This co-worker is killing your productivity the most
A multifaceted approach to upholding corporate ethics
Back in the pre-pandemic days of 2019, Mavenlink teamed up with Atomik Research to identify the most important correlation of successful work culture.
Of the 1092 participants surveyed, the majority (62 per cent) agreed that it came down to work-life balance. In other words, superiors and colleagues that were mindful of the personal limitations of one another more reliably achieved shared objectives.
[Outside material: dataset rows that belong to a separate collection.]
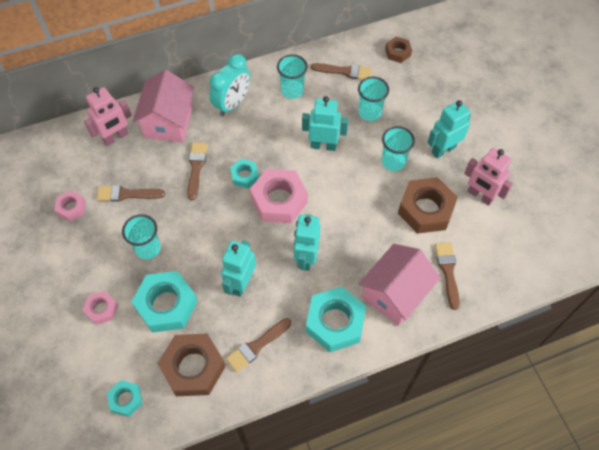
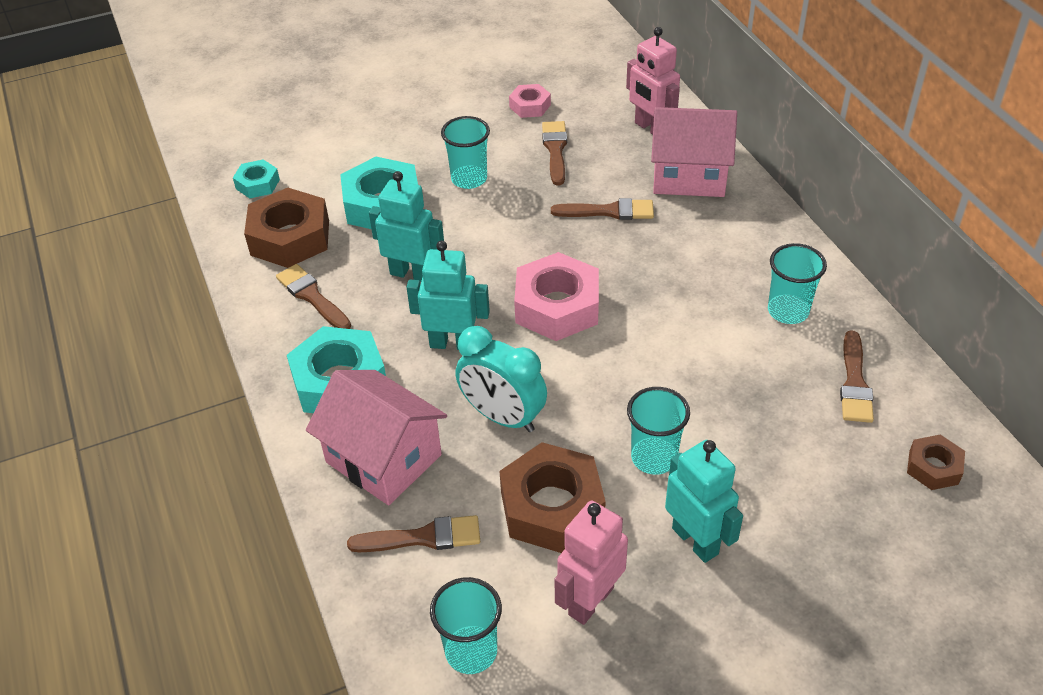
camera: 90 degrees right, 15 degrees down
(101, 309) = (381, 150): pink nut -> none
(232, 104) = (740, 240): turquoise clock -> turquoise clock (502, 417)
(244, 176) = (599, 264): turquoise nut -> none
(323, 145) = (674, 357): turquoise robot -> none
(370, 112) = (763, 422): turquoise cup -> turquoise cup (471, 651)

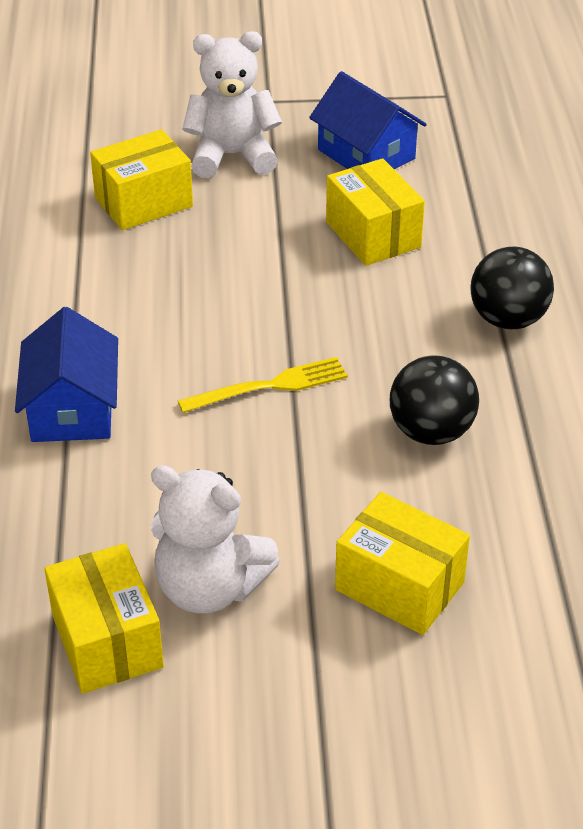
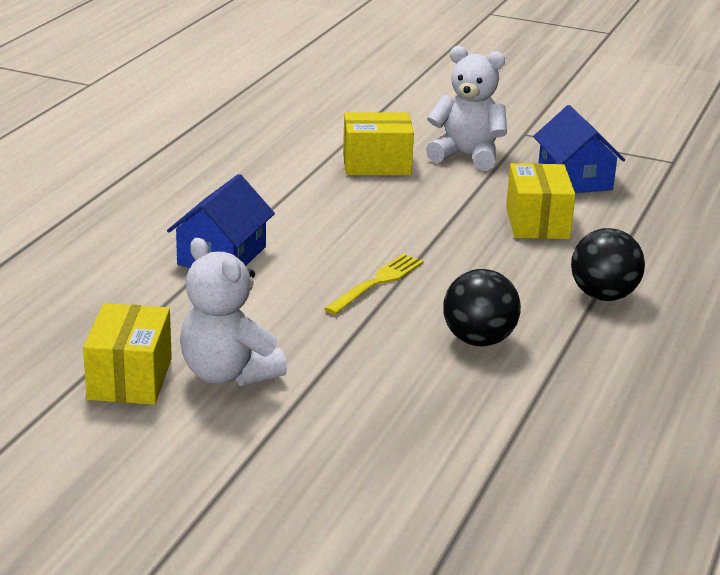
camera: 25 degrees right, 15 degrees down
(270, 386) = (377, 282): yellow fork -> yellow fork turned 60 degrees counterclockwise
(399, 586) = (370, 416): yellow box -> none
In this way, the term “lazy” was employed in several different ways. For some (43 per cent), it was determined that working with an employee that talked more than they completed daily tasks adversely impacted overall output. While nearly half lamented this scenario, mid-level workers said that it was the number one productivity killer.
For others, laziness was characterized by a deliberate lack of action on behalf of management (e.g. activities that absorbed time with no obvious benefit).
Forty-one per cent of all the workers surveyed said that they were subjected to an excess of unnecessary meetings. For respondents over the age of 50, the price was evident by poor performance and waning engagement.
Many of the participants either felt that their organisational leaders burdened their staff with busy work or that they didn’t do enough to limit office distractions. Corporate politics, a lack of transparency, and an obvious and biased hierarchy system were often cited as executive failures. Each seemed to blunt a true meritocracy in unique ways.
“The research reveals that different age groups have nuanced preferences about how they’d like their work environment to feel,” the authors said.
“The survey also uncovers key elements for a productive workplace culture that ring true across all demographics: work-life balance, team-building, and continuous learning.”
Age determined what employees deemed to be the best approach to rebuilding a fractured office culture.
For 18 to 24-year-olds, flexibility was the most effective productivity measure. For 25 to 34-year-olds training was the best way to increase employee retention and engagement. For 35 to 44-year-olds a competent leader mattered the most. In their eyes, a supervisor should instruct their staff on proper conduct as well as supply them with a daily itinerary of relevant tasks.
It’s all very revealing given that the pre-pandemic “job-hopping” issue became The Great Resignation during and post-pandemic.